● **DOCUMENTO**:

<<<<

Jornal/Revista: O Globo
Data de Publicação: 20/10/2004
Autor/Repórter: Amelia Gonzalez

NOVELA COM CARA DE PROGRAMA POLICIAL VESPERTINO

A Rede Record passou de um extremo ao outro quando, após a frustrada tentativa de reingressar na teledramaturgia com a transmoderna “MetAMORphoses” , estreou anteontem a versão de um dramalhão que fez sucesso há quase 30 anos, “A escrava Isaura”. Como se sabe, andar pelos extremos pode ser perigoso. Sem bordas, não há limites: nem para o absurdo, nem para o abuso. É possível acertar sem limites, sim, mas aí é preciso saber usar a criatividade.

Em “MetAMORphoses” imperou o absurdo e o público se afastou. Na tradicionalíssima “A escrava Isaura”, as cenas de violência logo nos primeiros 20 minutos de trama fizeram a novela ficar parecendo muito mais um desses programas policiais vespertinos, tamanha a quantidade de sangue, suor e lágrimas que se viu na telinha no primeiro capítulo, que registrou a média de 12 pontos no Ibope, com pico de 14, o que levou a emissora ao segundo lugar de audiência no horário.

Sabe-se que a história da escrava que nasceu branca e viveu vida de sinhá, mas sempre foi perseguida pelo patrão e pelo filho dele, é bonita. Não se discute ainda a excelência de alguns atores veteranos, como Rubem de Falco no papel de Almeida, Norma Blum como Gertrudes, Jackson Antunes como Miguel.

>>>>

● **REGISTROS FORNECIDOS**:
<<<<

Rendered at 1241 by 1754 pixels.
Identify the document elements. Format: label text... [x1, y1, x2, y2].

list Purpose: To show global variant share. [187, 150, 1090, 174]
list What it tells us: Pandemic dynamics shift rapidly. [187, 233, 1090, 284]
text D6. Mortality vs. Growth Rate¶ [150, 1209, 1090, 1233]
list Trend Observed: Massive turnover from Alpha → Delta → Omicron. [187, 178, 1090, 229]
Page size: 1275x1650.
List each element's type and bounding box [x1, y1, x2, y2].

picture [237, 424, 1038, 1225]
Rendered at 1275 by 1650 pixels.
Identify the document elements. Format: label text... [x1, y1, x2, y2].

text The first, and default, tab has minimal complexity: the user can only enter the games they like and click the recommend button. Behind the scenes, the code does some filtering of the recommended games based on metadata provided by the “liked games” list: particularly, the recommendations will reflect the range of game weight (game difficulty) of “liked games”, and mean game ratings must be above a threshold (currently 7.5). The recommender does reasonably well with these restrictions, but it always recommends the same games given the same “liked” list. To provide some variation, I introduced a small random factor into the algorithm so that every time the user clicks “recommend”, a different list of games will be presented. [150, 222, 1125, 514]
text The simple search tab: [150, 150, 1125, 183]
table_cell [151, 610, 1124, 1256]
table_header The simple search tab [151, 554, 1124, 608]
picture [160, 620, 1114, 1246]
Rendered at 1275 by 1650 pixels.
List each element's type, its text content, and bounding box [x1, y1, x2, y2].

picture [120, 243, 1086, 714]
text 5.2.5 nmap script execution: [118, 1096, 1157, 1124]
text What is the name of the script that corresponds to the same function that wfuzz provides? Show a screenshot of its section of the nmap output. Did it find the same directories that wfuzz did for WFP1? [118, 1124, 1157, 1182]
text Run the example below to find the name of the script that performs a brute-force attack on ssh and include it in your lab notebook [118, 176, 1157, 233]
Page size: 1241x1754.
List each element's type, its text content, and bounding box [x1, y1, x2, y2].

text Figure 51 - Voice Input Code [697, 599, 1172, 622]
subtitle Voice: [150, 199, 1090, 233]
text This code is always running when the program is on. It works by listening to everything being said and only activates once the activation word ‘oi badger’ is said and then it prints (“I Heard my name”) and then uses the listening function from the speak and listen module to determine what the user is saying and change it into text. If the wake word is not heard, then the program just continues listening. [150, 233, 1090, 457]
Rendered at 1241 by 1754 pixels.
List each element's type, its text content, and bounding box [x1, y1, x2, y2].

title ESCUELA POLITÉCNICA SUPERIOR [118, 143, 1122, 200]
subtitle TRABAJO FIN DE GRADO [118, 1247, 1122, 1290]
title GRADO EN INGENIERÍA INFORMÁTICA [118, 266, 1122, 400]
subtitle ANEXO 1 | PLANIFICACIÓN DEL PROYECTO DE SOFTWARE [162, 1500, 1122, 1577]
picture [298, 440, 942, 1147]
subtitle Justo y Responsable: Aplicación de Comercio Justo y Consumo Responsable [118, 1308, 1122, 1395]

>>>>

● **EXERCÍCIO BREVE**: Prossiga a crítica sobre a estreia de “A escrava Isaura” na Rede Record, começando logo após a última frase apresentada.

● **RESPOSTA DO EXERCÍCIO**:
Mas Herval Rossano, o mesmo diretor da versão global do drama, que foi primeiramente adaptado por Gilberto Braga, desta vez parece ter se impregnado da indefectível mania que alguns diretores têm de achar que imagens fortes garantem público. Pode até ser. Mas, convenhamos, numa época violenta, quando os telejornais contribuem para manter nossas pupilas dilatadas diariamente mostrando cenas reais de decapitações de reféns, gente morta sendo carregada em carrinho de obra, crianças soterradas em escolas... é hora de repensar esta arte. A cena da morte da escrava Juliana —-- em interpretação razoável da atriz Valquíria Ribeiro —-- no tronco, sangrando por todos os lados, era dispensável, sobretudo levando-se em conta o horário.

Já que, segundo se sabe, há mais de 30 capítulos gravados, resta às fãs da história tirar a meninada da sala quando sentir que escravos serão massacrados em cores. Ninguém merece gastar seu tempo de lazer com cenas como aquelas.

Fechando os olhos para este deslize (podemos chamar assim?) de direção, infelizmente rotineiro na televisão mundial, a novela pecou também por exagerar no figurino-menina-moça para uma atriz com o talento de Norma Blum, que ficou bem esquisita com aquele lacinho de renda branco nos cabelos. E a equipe de produção bem que poderia ter tido um pouco mais de cuidado com a caracterização de Rubem de Falco. O tempo passou para a menina Isaura, não para ele. São detalhes, mas que podem comprometer uma estréia.

Paradoxalmente, as imagens também foram responsáveis pelos pontos fortes do primeiro capítulo da novela. O incêndio no quilombo, os escravos trabalhando na plantação de café ou empurrando carrinhos de obras na praça da cidade remeteram, aí sim belamente, a uma época da qual os humanos não têm muito que se orgulhar. Mas, se existiu, não há porque omitir. Desde que nos poupe dos detalhes sórdidos.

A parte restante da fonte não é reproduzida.